The UK has unveiled a more than £300 million ($368 million) government-industry investment to develop “cleaner, greener” forms of air transport, including electric and autonomous aircraft and sustainable alternative fuels.
The government will provide £125 million in the Future of Flight Challenge, supported by an industry co-investment of £175 million, to fund development of technologies including cargo drones, urban air taxis and larger electric passenger aircraft.
An additional £5 million has been awarded by the UK’s Engineering and Physical Sciences Research Council to five new transport research networks led by the Universities of Birmingham, Durham and Leeds, Cardiff University and University College London. The funds will support work to develop cleaner fuels and other technologies to reduce emissions.
The first competition under the challenge, to create “compelling concept studies,” will open Sept. 30. Innovate UK plans to brief potential bidders by video conference on Sept. 5.
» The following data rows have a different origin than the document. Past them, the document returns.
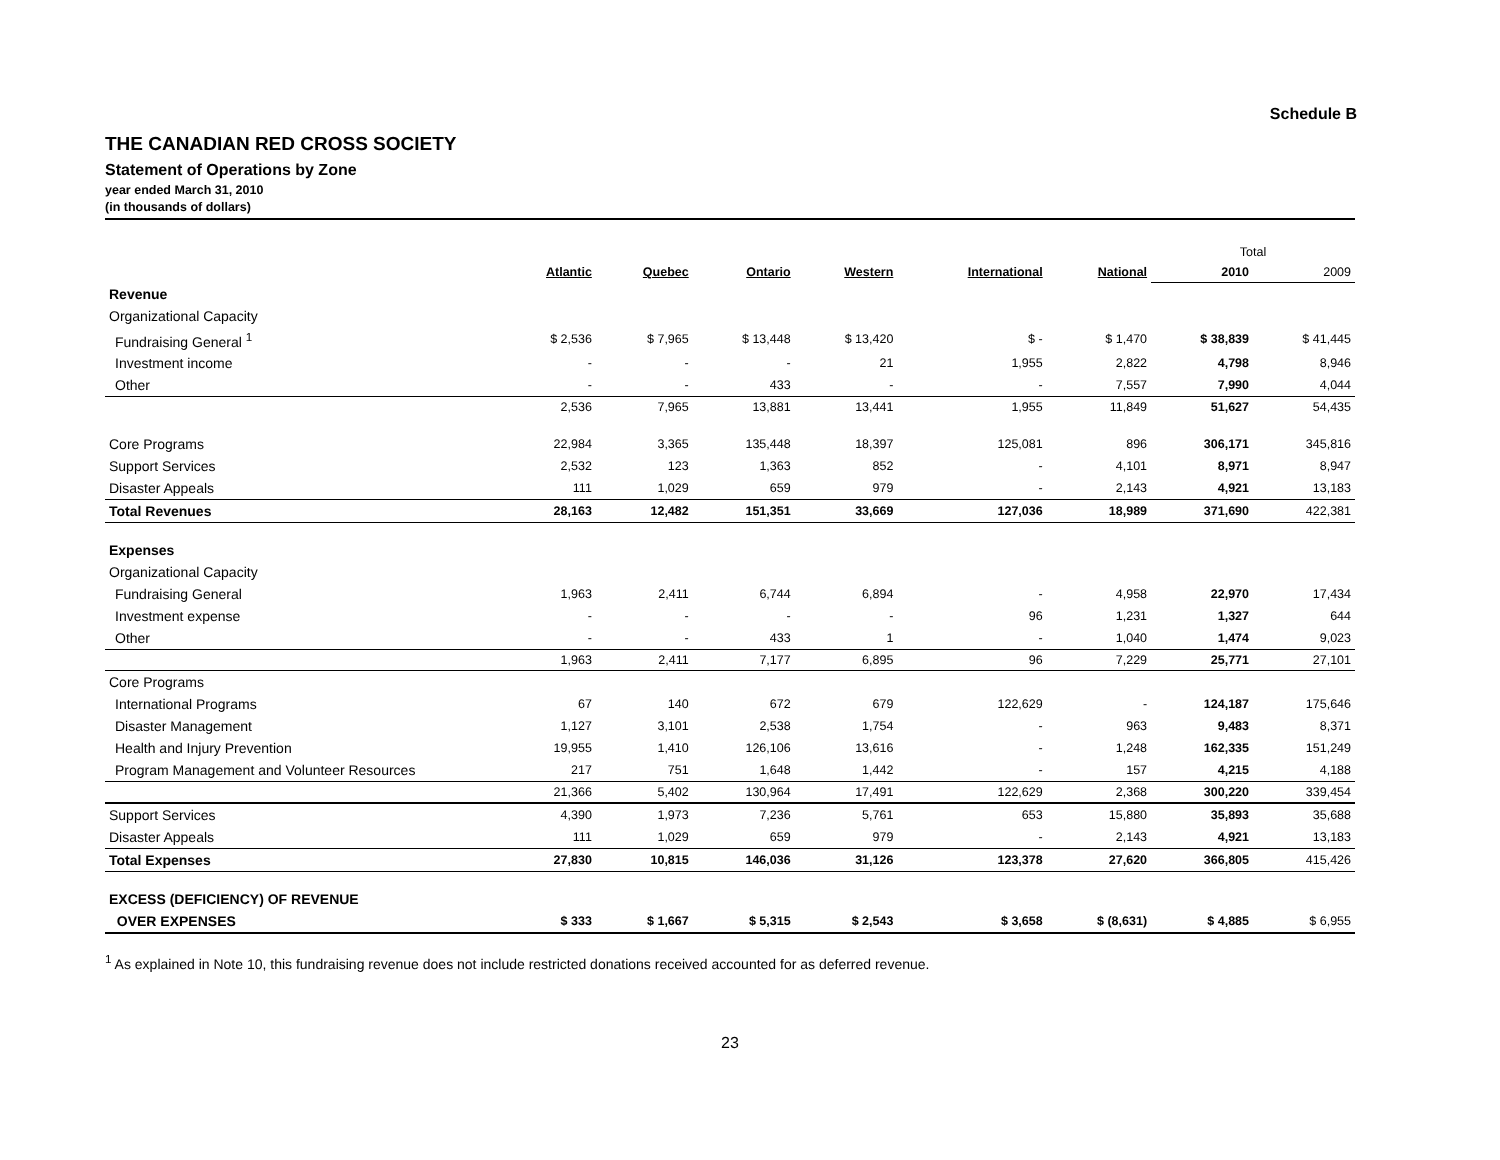Schedule B
THE CANADIAN RED CROSS SOCIETY
Statement of Operations by Zone
year ended March 31, 2010
(in thousands of dollars)
| | | | | | | | Total | |
| | Atlantic | Quebec | Ontario | Western | International | National | 2010 | 2009 |
| Revenue | | | | | | | | |
| Organizational Capacity | | | | | | | | |
| Fundraising General <sup>1</sup> | $ 2,536 | $ 7,965 | $ 13,448 | $ 13,420 | $ - | $ 1,470 | $ 38,839 | $ 41,445 |
| Investment income | - | - | - | 21 | 1,955 | 2,822 | 4,798 | 8,946 |
| Other | - | - | 433 | - | - | 7,557 | 7,990 | 4,044 |
| | 2,536 | 7,965 | 13,881 | 13,441 | 1,955 | 11,849 | 51,627 | 54,435 |
| Core Programs | 22,984 | 3,365 | 135,448 | 18,397 | 125,081 | 896 | 306,171 | 345,816 |
| Support Services | 2,532 | 123 | 1,363 | 852 | - | 4,101 | 8,971 | 8,947 |
| Disaster Appeals | 111 | 1,029 | 659 | 979 | - | 2,143 | 4,921 | 13,183 |
| Total Revenues | 28,163 | 12,482 | 151,351 | 33,669 | 127,036 | 18,989 | 371,690 | 422,381 |
| Expenses | | | | | | | | |
| Organizational Capacity | | | | | | | | |
| Fundraising General | 1,963 | 2,411 | 6,744 | 6,894 | - | 4,958 | 22,970 | 17,434 |
| Investment expense | - | - | - | - | 96 | 1,231 | 1,327 | 644 |
| Other | - | - | 433 | 1 | - | 1,040 | 1,474 | 9,023 |
| | 1,963 | 2,411 | 7,177 | 6,895 | 96 | 7,229 | 25,771 | 27,101 |
| Core Programs | | | | | | | | |
| International Programs | 67 | 140 | 672 | 679 | 122,629 | - | 124,187 | 175,646 |
| Disaster Management | 1,127 | 3,101 | 2,538 | 1,754 | - | 963 | 9,483 | 8,371 |
| Health and Injury Prevention | 19,955 | 1,410 | 126,106 | 13,616 | - | 1,248 | 162,335 | 151,249 |
| Program Management and Volunteer Resources | 217 | 751 | 1,648 | 1,442 | - | 157 | 4,215 | 4,188 |
| | 21,366 | 5,402 | 130,964 | 17,491 | 122,629 | 2,368 | 300,220 | 339,454 |
| Support Services | 4,390 | 1,973 | 7,236 | 5,761 | 653 | 15,880 | 35,893 | 35,688 |
| Disaster Appeals | 111 | 1,029 | 659 | 979 | - | 2,143 | 4,921 | 13,183 |
| Total Expenses | 27,830 | 10,815 | 146,036 | 31,126 | 123,378 | 27,620 | 366,805 | 415,426 |
| EXCESS (DEFICIENCY) OF REVENUE | | | | | | | | |
| OVER EXPENSES | $ 333 | $ 1,667 | $ 5,315 | $ 2,543 | $ 3,658 | $ (8,631) | $ 4,885 | $ 6,955 |
<sup>1</sup> As explained in Note 10, this fundraising revenue does not include restricted donations received accounted for as deferred revenue.
23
A presentation by the UK’s Aerospace Technology Institute, from a January workshop on the challenge, said its goal is to “[demonstrate] aviation systems incorporating low environmental impact, electrified, increasingly autonomous air vehicles and airspace management by 2025.”
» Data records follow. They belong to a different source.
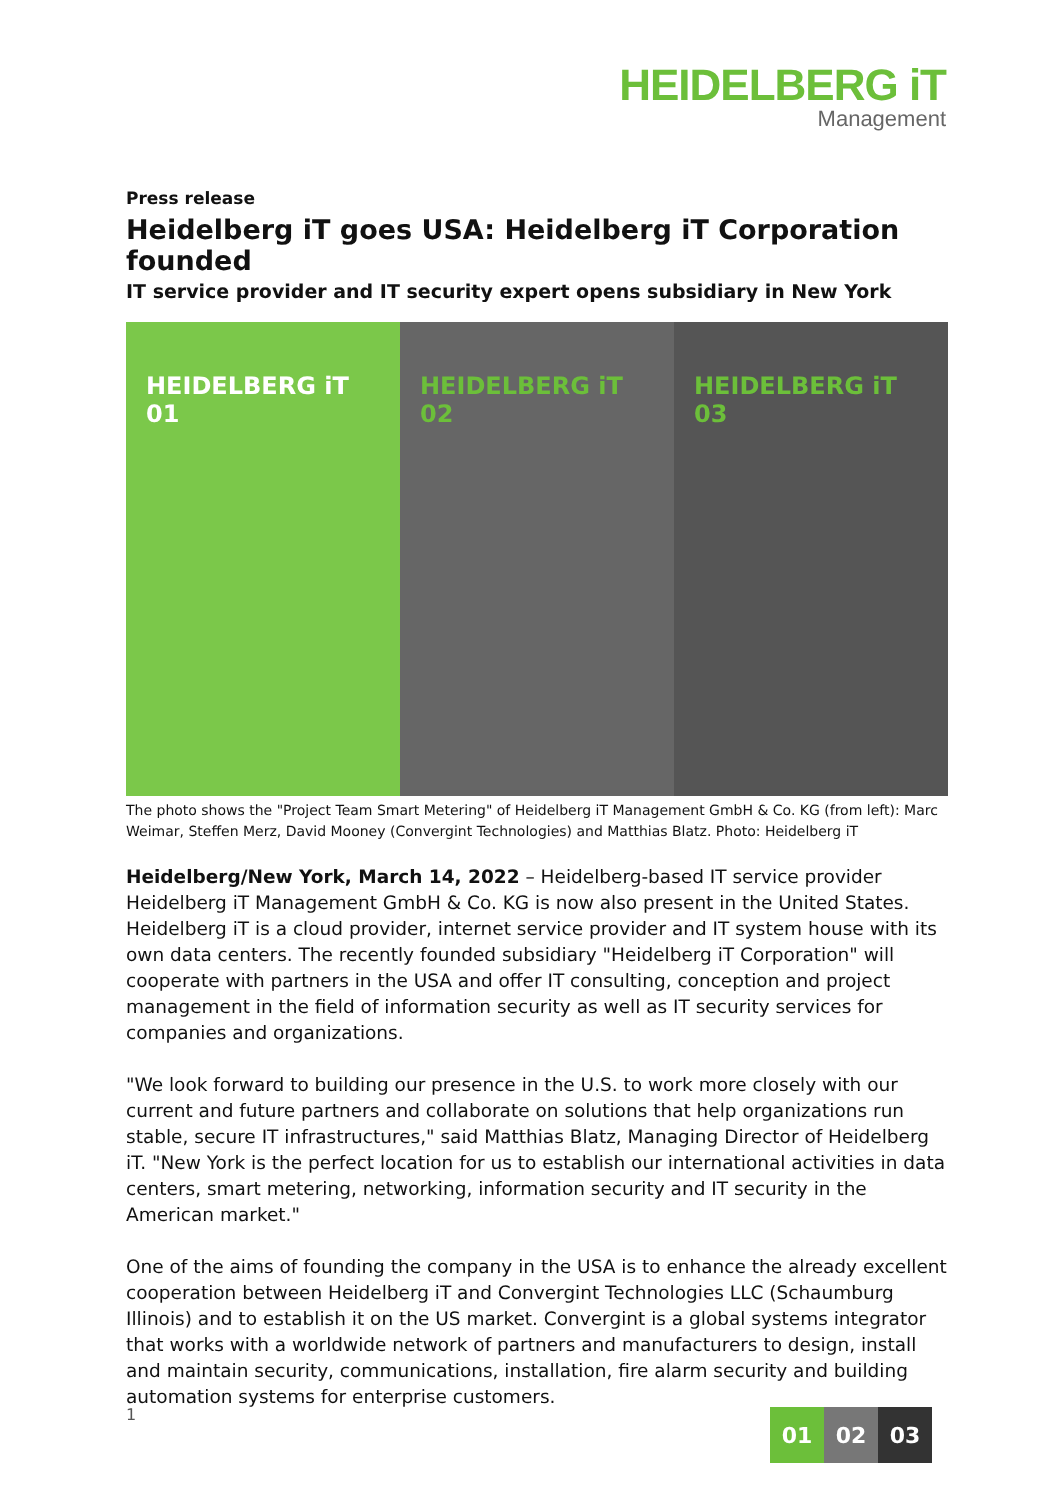HEIDELBERG iT
Management
Press release
Heidelberg iT goes USA: Heidelberg iT Corporation founded
IT service provider and IT security expert opens subsidiary in New York
HEIDELBERG iT 01 HEIDELBERG iT 02 HEIDELBERG iT 03
The photo shows the "Project Team Smart Metering" of Heidelberg iT Management GmbH & Co. KG (from left): Marc Weimar, Steffen Merz, David Mooney (Convergint Technologies) and Matthias Blatz. Photo: Heidelberg iT
Heidelberg/New York, March 14, 2022 – Heidelberg-based IT service provider Heidelberg iT Management GmbH & Co. KG is now also present in the United States. Heidelberg iT is a cloud provider, internet service provider and IT system house with its own data centers. The recently founded subsidiary "Heidelberg iT Corporation" will cooperate with partners in the USA and offer IT consulting, conception and project management in the field of information security as well as IT security services for companies and organizations.
"We look forward to building our presence in the U.S. to work more closely with our current and future partners and collaborate on solutions that help organizations run stable, secure IT infrastructures," said Matthias Blatz, Managing Director of Heidelberg iT. "New York is the perfect location for us to establish our international activities in data centers, smart metering, networking, information security and IT security in the American market."
One of the aims of founding the company in the USA is to enhance the already excellent cooperation between Heidelberg iT and Convergint Technologies LLC (Schaumburg Illinois) and to establish it on the US market. Convergint is a global systems integrator that works with a worldwide network of partners and manufacturers to design, install and maintain security, communications, installation, fire alarm security and building automation systems for enterprise customers.
1 01 02 03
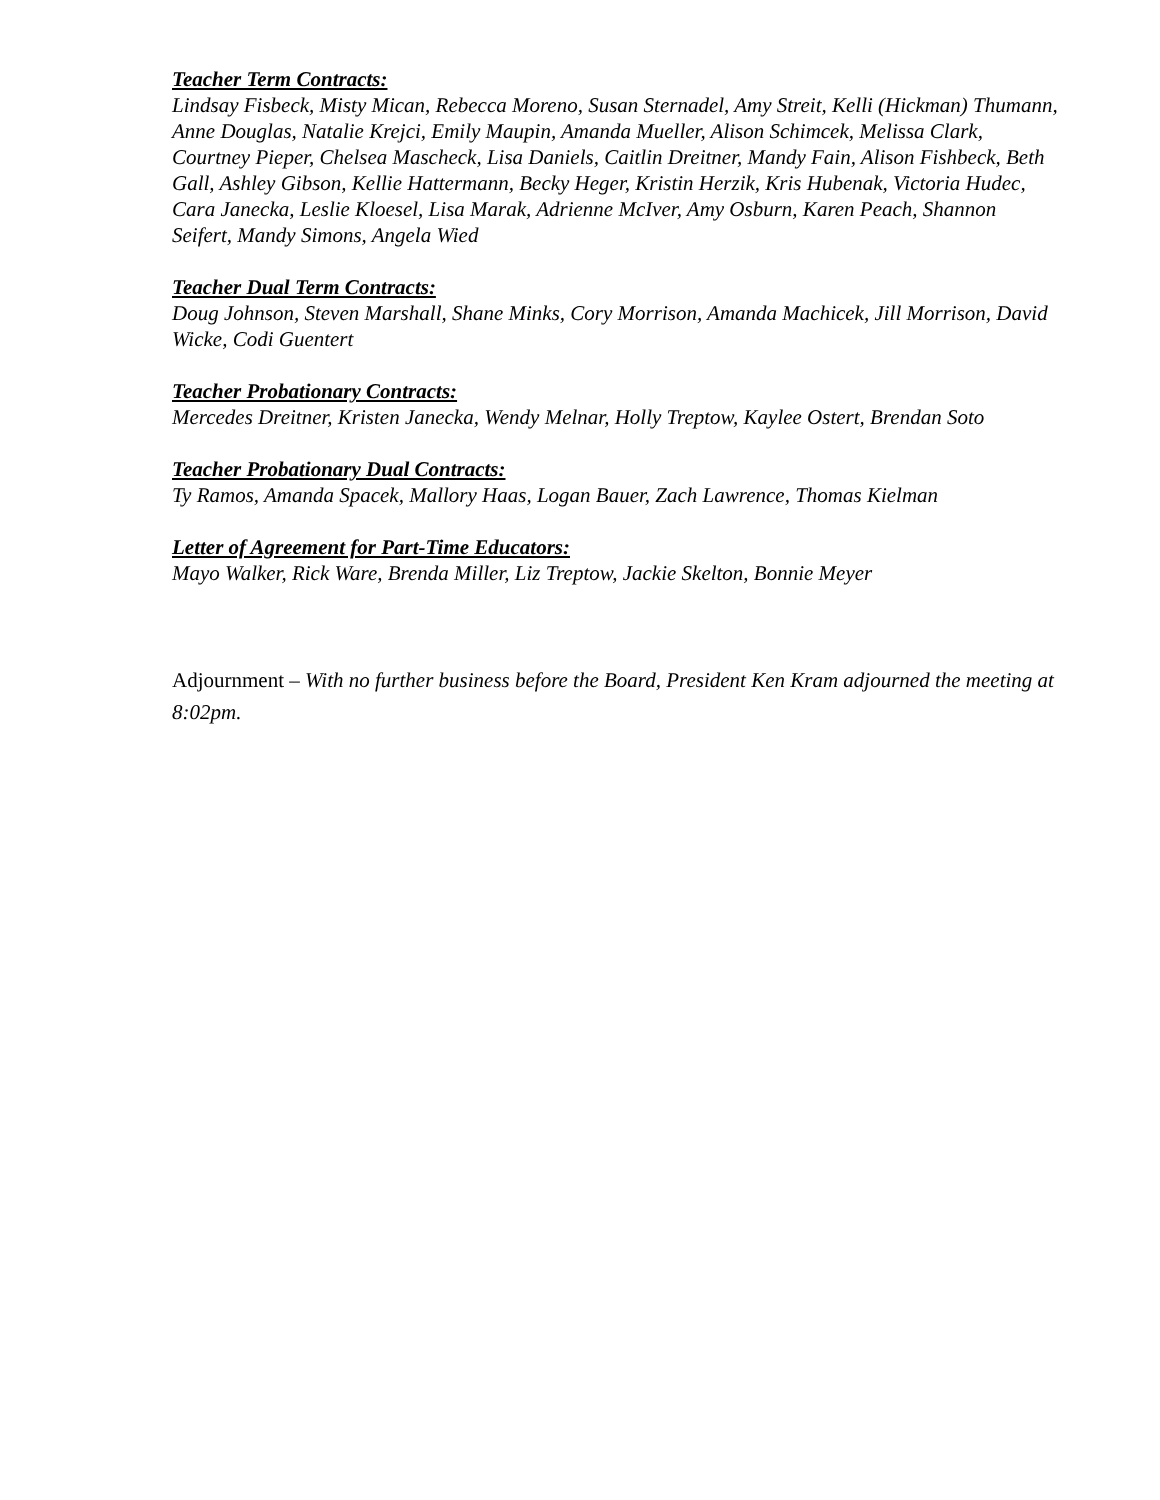Teacher Term Contracts:
Lindsay Fisbeck, Misty Mican, Rebecca Moreno, Susan Sternadel, Amy Streit, Kelli (Hickman) Thumann, Anne Douglas, Natalie Krejci, Emily Maupin, Amanda Mueller, Alison Schimcek, Melissa Clark, Courtney Pieper, Chelsea Mascheck, Lisa Daniels, Caitlin Dreitner, Mandy Fain, Alison Fishbeck, Beth Gall, Ashley Gibson, Kellie Hattermann, Becky Heger, Kristin Herzik, Kris Hubenak, Victoria Hudec, Cara Janecka, Leslie Kloesel, Lisa Marak, Adrienne McIver, Amy Osburn, Karen Peach, Shannon Seifert, Mandy Simons, Angela Wied
Teacher Dual Term Contracts:
Doug Johnson, Steven Marshall, Shane Minks, Cory Morrison, Amanda Machicek, Jill Morrison, David Wicke, Codi Guentert
Teacher Probationary Contracts:
Mercedes Dreitner, Kristen Janecka, Wendy Melnar, Holly Treptow, Kaylee Ostert, Brendan Soto
Teacher Probationary Dual Contracts:
Ty Ramos, Amanda Spacek, Mallory Haas, Logan Bauer, Zach Lawrence, Thomas Kielman
Letter of Agreement for Part-Time Educators:
Mayo Walker, Rick Ware, Brenda Miller, Liz Treptow, Jackie Skelton, Bonnie Meyer
Adjournment – With no further business before the Board, President Ken Kram adjourned the meeting at 8:02pm.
The document describes four main areas of work under the challenge: new models of airspace management and “anticipatory regulation,” novel air vehicle demonstrators, ground infrastructure demonstrators for cities and “sub-regional airports,” and new operating models for users and commercial operators of air services.
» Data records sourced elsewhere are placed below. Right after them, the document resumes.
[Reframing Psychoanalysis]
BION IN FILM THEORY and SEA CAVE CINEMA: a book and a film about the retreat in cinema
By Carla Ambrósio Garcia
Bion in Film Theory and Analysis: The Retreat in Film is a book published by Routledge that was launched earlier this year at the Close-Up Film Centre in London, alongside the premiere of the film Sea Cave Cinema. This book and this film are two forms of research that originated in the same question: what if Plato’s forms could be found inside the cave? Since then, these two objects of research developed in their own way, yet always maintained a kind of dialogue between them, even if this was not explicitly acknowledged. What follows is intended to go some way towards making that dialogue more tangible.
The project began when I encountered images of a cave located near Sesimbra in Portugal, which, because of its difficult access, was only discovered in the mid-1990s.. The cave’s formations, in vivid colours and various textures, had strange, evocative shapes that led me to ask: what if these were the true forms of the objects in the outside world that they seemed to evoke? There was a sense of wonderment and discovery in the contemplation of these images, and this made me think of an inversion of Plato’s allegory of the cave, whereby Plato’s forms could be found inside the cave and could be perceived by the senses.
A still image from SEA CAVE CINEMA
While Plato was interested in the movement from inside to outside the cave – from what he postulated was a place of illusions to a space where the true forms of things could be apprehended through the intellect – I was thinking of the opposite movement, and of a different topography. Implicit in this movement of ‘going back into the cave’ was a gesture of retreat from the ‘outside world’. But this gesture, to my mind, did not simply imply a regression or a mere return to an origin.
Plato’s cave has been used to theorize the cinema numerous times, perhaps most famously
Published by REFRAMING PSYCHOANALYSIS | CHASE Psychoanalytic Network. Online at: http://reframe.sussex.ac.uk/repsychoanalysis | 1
Potential milestones outlined in the January presentation include: unmanned traffic management drone trials in 2021, deployment of initial services on a trial basis in 2022, and autonomous drones operating beyond visual-line-of-sight in UK airspace by 2023. Operation of drones in cities is also planned by 2023.
While it is not clear whether the timescales still hold, the document outlines plans to fly demonstrators of two electric vertical-takeoff-and-landing concepts in 2021, and conduct autonomous flights in 2023. The presentation also calls for demonstrators of two sub-regional, conventional-takeoff electric/hybrid-electric passenger aircraft: a modified existing aircraft in 2021 and an optimized aircraft in 2023.